REQUIREMENT A: Reproduce the records below, everything from the line containing "right shoulder: (438, 197, -16)" down to the line containing "left shoulder: (127, 56, 18)", with both of those lines included. Leave the pictures out of your answer.

Web filesystem layout change

Discussion in 'Developers' Forum' started by ispcomm, Aug 26, 2010.

  1. till

    till Super Moderator Staff Member ISPConfig Developer

    One thing that I forgot to mention, if you plan to make the web root changable (when the domain name changes) and not just the symlinks, then this will affect also the ssh and FTP users, the creation of the ssh user jails and also the cronjobs and cron jails. So you will have to change and recreate all these depending "assets" as well.
     
  2. ispcomm

    ispcomm Member

    Thank for the explanation about server.php and the way state is passed. The code makes much more sense now. Now I understand sys_datalog contains the serialization of the old and new data :)
    Well... you're getting me to reconsider all this a/abc.com way of storing site data. A rename of a site looks more like the creation of a new site and copying data over from the old directory (and then deleting the old site). If this approach is followed, onAfterUpdate could just duplicate the settings from sql and copy them to a new site. The plugin would then understand the new "rename" operation and act accordingly.

    Perhaps, it might be wise to just disable site renaming after a site is created ?

    I'm starting to feel that this is a little too much intrusive... otoh I'd like to use glusterfs for the underlying mail and web storage and that "requires" so sort of even distribution of data accross nodes.

    ispcomm
     
  3. till

    till Super Moderator Staff Member ISPConfig Developer

    In my opinion this woud be too much limitation. If a system is used e.g. by a internet agency, then you often run several copies of a website for development and testing and have to switch them easily. e.g. the current website runs as example.com while you develop the new version of the site as test.example.com. Then you get a call from the customer to switch the site live, then you can edit the just the domain example.com > old.example.com and test.example.com > example.com.

    Copying the site data is not an option in my opinion as it will break too much and usernames and permissions will change too.

    I've tried to find a setup that will match your goals of running many thousands of sites from one shared drive and here is my proposal.

    1) We leave the fixed path with the ID's as we have them now. So no domain name placeholder in the real path.

    2) To prevent a bottleneck with the number of clients (too many subdirectories in /var/www/clients/ directory) we add a (numeric) splitter there for the ClientID.

    Current setup:

    /var/www/clients/client324/web880/

    new optional setup with splitting, e.g:

    /var/www/clients/0/3/client324/web880
    /var/www/clients/1/5/client1534/web880

    So we have a directory that splits for thousand and one that splits for hundred. Maybe it is just enough to have a split by hundred, so it looks like this:

    /var/www/clients/3/client324/web880
    /var/www/clients/15/client1534/web880

    3) We leave the symlinks as an optional way to navigate to the fixed web directory of the website but put them in a aphabetic splitted directory tree, e.g.

    /var/www/e/ex/example.com links to /var/www/clients/3/client324/web880 directory where /var/www/e and /var/www/e/ex are directories and /var/www/e/ex/example.com is a symlink.

REQUIREMENT B: Write out everything in the forum thread on the web filesystem layout from "I'm starting to" down to "test.example.com > example.com.".

SUPPLIED DATA:
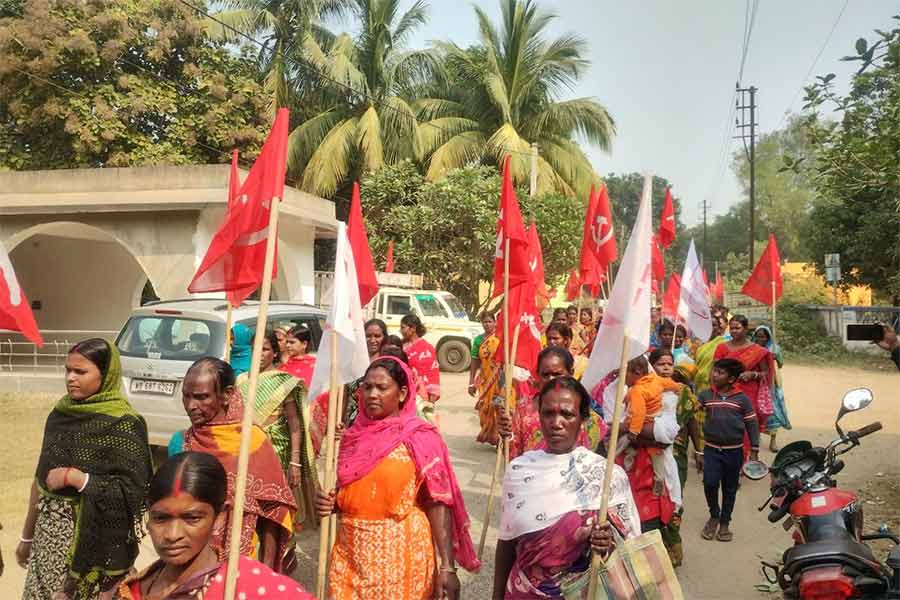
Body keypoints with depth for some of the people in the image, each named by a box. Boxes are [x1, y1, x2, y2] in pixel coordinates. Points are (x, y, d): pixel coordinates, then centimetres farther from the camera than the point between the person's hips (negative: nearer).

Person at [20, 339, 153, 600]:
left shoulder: (122, 424, -16)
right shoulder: (60, 414, 3)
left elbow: (133, 491, -20)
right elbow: (41, 479, 11)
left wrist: (72, 477, -19)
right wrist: (27, 535, 14)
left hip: (96, 541, -6)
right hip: (48, 536, 6)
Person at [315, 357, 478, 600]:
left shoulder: (420, 438, -9)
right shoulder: (353, 435, 6)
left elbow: (438, 503, -12)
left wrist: (447, 566, -17)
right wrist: (329, 502, -2)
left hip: (399, 553, -4)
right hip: (350, 551, 5)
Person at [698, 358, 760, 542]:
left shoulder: (742, 398, -3)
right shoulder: (706, 395, 0)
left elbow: (751, 424, 1)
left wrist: (754, 450, 0)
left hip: (734, 451, 0)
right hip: (711, 449, 0)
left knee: (730, 489, 10)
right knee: (710, 483, -13)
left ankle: (725, 523, 26)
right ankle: (714, 516, 13)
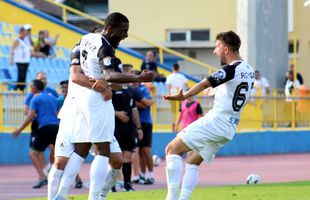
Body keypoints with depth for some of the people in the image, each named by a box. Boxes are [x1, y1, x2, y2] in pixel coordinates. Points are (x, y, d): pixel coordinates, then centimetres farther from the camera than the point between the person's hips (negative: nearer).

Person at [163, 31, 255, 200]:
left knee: (172, 149, -7)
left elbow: (207, 83, -28)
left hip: (215, 121, -9)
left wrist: (184, 96, -32)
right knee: (192, 162, 17)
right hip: (230, 128, 9)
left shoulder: (231, 69, -15)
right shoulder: (249, 71, 13)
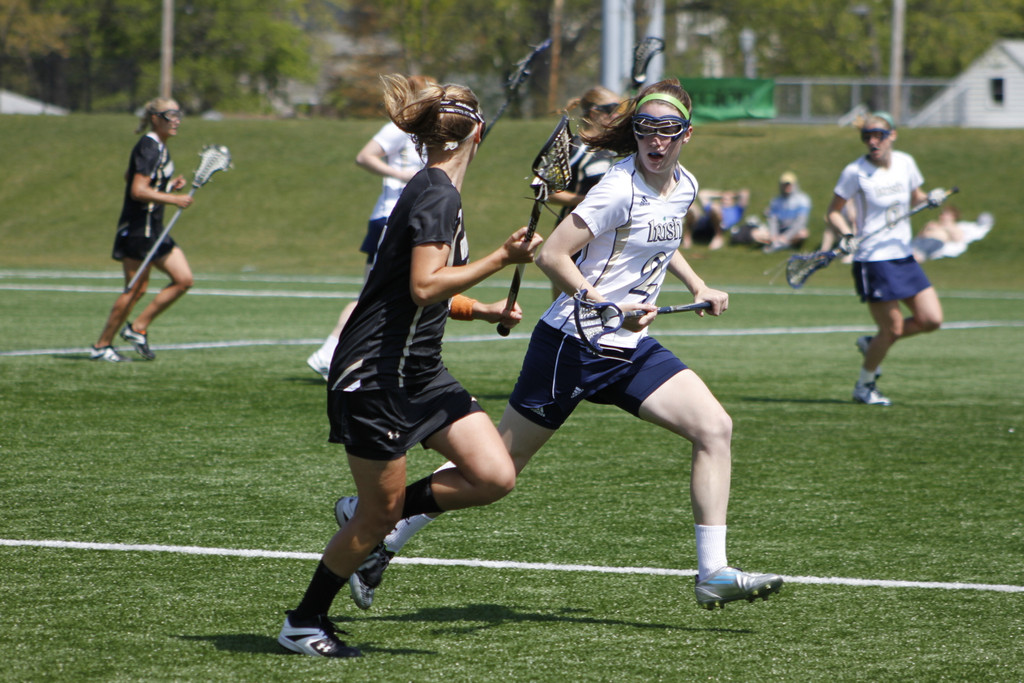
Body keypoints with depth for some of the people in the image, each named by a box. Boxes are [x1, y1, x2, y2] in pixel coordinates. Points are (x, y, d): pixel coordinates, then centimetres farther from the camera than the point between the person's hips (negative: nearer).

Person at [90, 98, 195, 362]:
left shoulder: (158, 147, 14)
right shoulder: (148, 148, -16)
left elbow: (131, 177, 26)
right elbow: (138, 191, -23)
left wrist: (169, 185, 15)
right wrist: (174, 199, -21)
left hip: (154, 230, 10)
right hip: (138, 228, -10)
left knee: (184, 280, 5)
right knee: (136, 289, -6)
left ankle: (138, 328, 11)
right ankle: (102, 346, 5)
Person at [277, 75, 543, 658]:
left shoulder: (435, 192, 14)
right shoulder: (438, 197, -16)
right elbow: (424, 287, -26)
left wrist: (485, 311, 19)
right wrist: (502, 259, -24)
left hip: (418, 372, 9)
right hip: (374, 375, -9)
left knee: (496, 477, -4)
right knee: (380, 513, 0)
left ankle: (386, 510, 14)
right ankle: (304, 621, 16)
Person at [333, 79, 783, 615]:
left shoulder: (684, 185, 7)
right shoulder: (620, 188, -18)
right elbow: (551, 256, -21)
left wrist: (698, 287, 20)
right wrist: (608, 309, -28)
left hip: (631, 349, 7)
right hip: (572, 344, -7)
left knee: (715, 427, -9)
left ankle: (713, 573, -7)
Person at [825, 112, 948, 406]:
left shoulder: (905, 163, 3)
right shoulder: (855, 172, -11)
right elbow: (833, 212, -4)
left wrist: (930, 199, -2)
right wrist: (847, 234, -22)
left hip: (904, 257, 6)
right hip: (873, 260, -6)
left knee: (932, 320, -1)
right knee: (893, 328, -5)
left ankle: (872, 344, 21)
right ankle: (864, 387, 16)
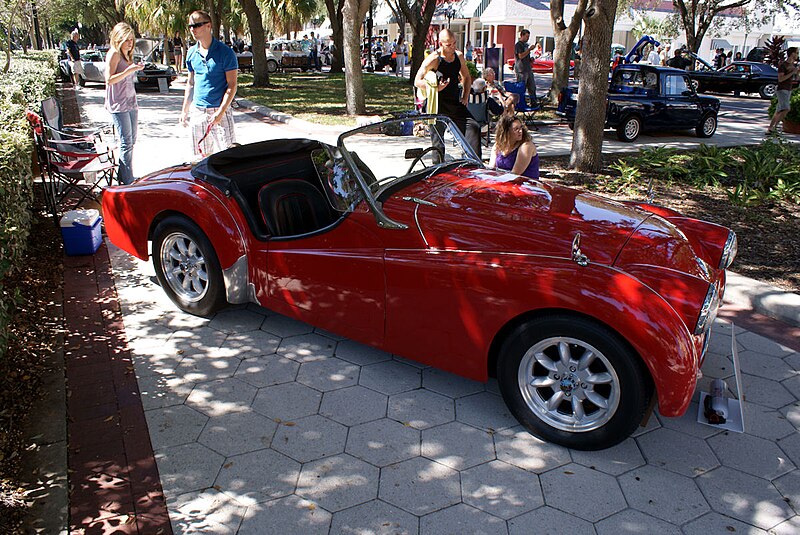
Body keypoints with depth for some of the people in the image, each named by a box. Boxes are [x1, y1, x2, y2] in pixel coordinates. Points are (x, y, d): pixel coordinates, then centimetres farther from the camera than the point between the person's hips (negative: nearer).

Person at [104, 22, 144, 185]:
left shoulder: (127, 56, 18)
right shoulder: (114, 54, -8)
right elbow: (109, 80, -18)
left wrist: (135, 69, 13)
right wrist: (129, 70, -24)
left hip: (131, 103, 9)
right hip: (118, 105, -9)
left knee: (131, 141, 10)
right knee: (126, 143, -10)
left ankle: (122, 177, 19)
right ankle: (128, 182, -8)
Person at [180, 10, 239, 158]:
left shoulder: (225, 52, -8)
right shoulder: (192, 53, 9)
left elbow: (232, 85, -10)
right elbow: (190, 83, 18)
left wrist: (220, 112, -18)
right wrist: (185, 111, 15)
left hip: (219, 111, -5)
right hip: (197, 111, 5)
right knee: (203, 156, 8)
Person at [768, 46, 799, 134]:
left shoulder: (793, 64, 13)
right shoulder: (782, 65, -12)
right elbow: (780, 79, -21)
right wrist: (792, 72, -20)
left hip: (789, 90, 9)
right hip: (782, 90, -9)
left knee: (778, 111, 7)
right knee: (785, 110, -21)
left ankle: (770, 129, 10)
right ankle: (774, 127, -18)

TASK OUTPUT A:
right shoulder: (438, 197, -16)
right elbow: (424, 287, -26)
left wrist: (485, 311, 19)
right wrist: (502, 259, -24)
left hip: (418, 372, 9)
right hip: (374, 375, -9)
left knee: (496, 477, -4)
right knee: (380, 513, 0)
left ankle: (386, 510, 14)
right ankle: (304, 621, 16)
Person at [333, 79, 783, 615]:
left shoulder: (684, 185, 7)
right shoulder: (620, 188, -18)
right elbow: (551, 256, -21)
left wrist: (698, 287, 20)
right wrist: (608, 309, -28)
left hip: (631, 349, 7)
right hip: (572, 344, -7)
left knee: (715, 427, -9)
left ankle: (713, 573, -7)
Person at [825, 112, 948, 406]:
left shoulder: (905, 163, 3)
right shoulder: (855, 172, -11)
right elbow: (833, 212, -4)
left wrist: (930, 199, -2)
right wrist: (847, 234, -22)
left hip: (904, 257, 6)
right hip: (873, 260, -6)
left knee: (932, 320, -1)
right knee: (893, 328, -5)
left ankle: (872, 344, 21)
right ankle: (864, 387, 16)
Body keypoints with depth for some of the people in the image, each named by a box. Boxes are [x1, y1, x2, y2] in pixel coordinates. Points are (x, y, d): pixel coordinates, then centimetres farther from the camera than the point between the person's hips (negative: nearer).

Person at [104, 22, 144, 185]:
left shoulder: (127, 56, 18)

TASK OUTPUT B:
I'm starting to feel that this is a little too much intrusive... otoh I'd like to use glusterfs for the underlying mail and web storage and that "requires" so sort of even distribution of data accross nodes.

    ispcomm
     
  3. till

    till Super Moderator Staff Member ISPConfig Developer

    In my opinion this woud be too much limitation. If a system is used e.g. by a internet agency, then you often run several copies of a website for development and testing and have to switch them easily. e.g. the current website runs as example.com while you develop the new version of the site as test.example.com. Then you get a call from the customer to switch the site live, then you can edit the just the domain example.com > old.example.com and test.example.com > example.com.